Object change descriptions
******
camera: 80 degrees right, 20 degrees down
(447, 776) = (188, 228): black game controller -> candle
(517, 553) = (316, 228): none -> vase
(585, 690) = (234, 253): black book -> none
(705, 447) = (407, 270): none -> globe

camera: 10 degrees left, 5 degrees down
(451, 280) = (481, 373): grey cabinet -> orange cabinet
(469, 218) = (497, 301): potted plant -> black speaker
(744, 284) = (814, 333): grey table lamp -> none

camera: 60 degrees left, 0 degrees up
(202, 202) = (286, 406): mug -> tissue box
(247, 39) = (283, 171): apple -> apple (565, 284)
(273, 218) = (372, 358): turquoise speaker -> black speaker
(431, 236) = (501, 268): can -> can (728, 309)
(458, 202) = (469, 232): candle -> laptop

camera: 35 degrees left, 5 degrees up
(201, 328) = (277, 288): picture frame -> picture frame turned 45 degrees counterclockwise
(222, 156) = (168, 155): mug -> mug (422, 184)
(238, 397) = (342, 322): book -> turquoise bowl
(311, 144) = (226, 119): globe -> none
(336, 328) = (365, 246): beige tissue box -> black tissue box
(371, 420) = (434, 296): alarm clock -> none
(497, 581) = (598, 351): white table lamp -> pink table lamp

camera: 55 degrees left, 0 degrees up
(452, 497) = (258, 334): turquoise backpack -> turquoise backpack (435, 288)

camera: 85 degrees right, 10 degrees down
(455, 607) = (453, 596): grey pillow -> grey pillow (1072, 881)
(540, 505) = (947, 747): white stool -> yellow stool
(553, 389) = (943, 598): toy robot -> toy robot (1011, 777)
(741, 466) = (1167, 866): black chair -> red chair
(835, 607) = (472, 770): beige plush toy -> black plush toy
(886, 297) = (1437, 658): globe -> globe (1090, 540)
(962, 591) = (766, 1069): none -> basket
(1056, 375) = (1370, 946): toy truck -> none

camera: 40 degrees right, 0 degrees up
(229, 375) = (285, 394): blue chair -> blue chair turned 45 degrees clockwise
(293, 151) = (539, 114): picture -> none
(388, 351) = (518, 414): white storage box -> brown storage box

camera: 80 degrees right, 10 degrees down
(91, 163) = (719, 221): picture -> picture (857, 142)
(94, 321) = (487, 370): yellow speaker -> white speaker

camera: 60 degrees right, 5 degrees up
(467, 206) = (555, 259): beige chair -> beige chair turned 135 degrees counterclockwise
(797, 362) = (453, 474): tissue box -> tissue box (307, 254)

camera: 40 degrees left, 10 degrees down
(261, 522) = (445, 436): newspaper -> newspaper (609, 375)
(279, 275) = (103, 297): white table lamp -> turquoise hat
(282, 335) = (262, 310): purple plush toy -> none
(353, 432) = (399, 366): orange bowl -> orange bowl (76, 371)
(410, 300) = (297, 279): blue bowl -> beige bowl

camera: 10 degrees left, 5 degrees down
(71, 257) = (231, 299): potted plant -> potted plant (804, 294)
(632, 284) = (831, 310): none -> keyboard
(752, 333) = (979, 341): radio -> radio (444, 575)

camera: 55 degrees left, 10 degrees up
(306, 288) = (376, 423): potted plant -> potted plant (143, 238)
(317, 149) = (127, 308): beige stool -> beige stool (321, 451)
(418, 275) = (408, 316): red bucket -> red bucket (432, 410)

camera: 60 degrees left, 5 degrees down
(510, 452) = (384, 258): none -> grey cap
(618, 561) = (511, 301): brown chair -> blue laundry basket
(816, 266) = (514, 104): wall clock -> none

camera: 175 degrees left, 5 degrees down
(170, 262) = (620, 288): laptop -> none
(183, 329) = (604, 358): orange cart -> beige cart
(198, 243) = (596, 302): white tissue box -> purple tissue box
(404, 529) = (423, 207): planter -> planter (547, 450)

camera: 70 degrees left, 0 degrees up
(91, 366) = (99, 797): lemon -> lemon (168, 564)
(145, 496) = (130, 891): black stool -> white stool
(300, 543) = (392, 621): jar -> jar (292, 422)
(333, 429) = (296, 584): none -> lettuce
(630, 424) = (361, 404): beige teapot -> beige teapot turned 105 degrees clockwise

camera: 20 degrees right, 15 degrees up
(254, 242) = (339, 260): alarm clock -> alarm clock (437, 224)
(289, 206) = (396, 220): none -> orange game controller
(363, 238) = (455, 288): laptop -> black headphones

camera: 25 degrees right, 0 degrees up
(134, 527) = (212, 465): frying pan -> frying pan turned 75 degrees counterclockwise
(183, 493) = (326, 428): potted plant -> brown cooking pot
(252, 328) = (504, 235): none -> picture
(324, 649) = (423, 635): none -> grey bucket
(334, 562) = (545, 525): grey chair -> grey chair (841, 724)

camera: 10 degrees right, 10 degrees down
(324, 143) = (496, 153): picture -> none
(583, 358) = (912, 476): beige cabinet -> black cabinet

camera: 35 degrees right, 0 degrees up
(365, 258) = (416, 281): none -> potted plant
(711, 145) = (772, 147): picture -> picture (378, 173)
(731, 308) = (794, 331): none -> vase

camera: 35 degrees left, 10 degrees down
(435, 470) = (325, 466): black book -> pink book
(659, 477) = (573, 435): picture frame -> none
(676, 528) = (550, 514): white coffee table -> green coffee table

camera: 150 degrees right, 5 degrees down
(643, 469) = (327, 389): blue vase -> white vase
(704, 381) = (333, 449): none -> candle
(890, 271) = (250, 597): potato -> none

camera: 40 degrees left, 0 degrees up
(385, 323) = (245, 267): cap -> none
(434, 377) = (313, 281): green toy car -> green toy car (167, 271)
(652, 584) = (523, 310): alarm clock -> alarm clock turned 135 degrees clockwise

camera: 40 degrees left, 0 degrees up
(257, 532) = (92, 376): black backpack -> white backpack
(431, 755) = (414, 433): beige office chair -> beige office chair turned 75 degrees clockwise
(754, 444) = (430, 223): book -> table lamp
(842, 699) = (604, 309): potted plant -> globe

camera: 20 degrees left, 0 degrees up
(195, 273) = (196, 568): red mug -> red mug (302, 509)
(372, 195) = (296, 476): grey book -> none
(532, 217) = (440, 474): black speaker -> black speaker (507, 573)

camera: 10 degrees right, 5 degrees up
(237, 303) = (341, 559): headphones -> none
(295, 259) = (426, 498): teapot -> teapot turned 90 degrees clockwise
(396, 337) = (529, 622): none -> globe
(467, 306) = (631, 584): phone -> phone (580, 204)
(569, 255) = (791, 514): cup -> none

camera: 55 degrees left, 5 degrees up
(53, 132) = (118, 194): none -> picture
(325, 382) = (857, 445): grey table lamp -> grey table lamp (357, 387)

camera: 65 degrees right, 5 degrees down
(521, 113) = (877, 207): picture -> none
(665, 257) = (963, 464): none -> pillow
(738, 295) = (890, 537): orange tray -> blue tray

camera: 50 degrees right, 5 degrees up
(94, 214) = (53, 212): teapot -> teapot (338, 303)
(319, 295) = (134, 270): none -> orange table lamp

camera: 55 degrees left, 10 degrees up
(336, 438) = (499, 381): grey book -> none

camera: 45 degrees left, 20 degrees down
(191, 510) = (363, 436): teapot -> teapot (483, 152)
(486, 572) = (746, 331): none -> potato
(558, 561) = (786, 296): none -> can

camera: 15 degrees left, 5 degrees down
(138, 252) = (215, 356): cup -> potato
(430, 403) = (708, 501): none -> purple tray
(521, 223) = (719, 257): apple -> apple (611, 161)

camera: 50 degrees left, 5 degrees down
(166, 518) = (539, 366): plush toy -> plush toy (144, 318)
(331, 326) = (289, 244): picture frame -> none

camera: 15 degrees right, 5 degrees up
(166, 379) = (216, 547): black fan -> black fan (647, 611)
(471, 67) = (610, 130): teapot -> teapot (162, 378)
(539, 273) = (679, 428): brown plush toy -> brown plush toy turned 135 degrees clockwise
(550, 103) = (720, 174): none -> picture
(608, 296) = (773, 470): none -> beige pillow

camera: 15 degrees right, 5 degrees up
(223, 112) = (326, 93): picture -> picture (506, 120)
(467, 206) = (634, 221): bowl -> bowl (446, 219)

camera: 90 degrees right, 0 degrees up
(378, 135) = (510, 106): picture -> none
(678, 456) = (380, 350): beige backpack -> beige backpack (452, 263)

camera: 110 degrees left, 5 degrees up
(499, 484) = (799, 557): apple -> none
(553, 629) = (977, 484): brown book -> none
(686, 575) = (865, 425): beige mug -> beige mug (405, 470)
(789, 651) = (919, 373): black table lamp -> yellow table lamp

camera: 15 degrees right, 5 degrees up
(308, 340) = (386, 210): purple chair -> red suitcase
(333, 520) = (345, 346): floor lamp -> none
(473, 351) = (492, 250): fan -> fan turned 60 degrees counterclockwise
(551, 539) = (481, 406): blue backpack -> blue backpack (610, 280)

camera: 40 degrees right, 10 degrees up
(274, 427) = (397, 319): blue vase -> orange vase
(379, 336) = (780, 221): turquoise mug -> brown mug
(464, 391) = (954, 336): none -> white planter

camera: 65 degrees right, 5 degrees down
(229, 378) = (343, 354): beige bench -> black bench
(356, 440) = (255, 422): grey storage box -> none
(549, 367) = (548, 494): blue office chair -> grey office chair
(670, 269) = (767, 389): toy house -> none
******
Exercise description |
Each line of the records that contains the string "controller" must be copied.

Result |
(447, 776) = (188, 228): black game controller -> candle
(289, 206) = (396, 220): none -> orange game controller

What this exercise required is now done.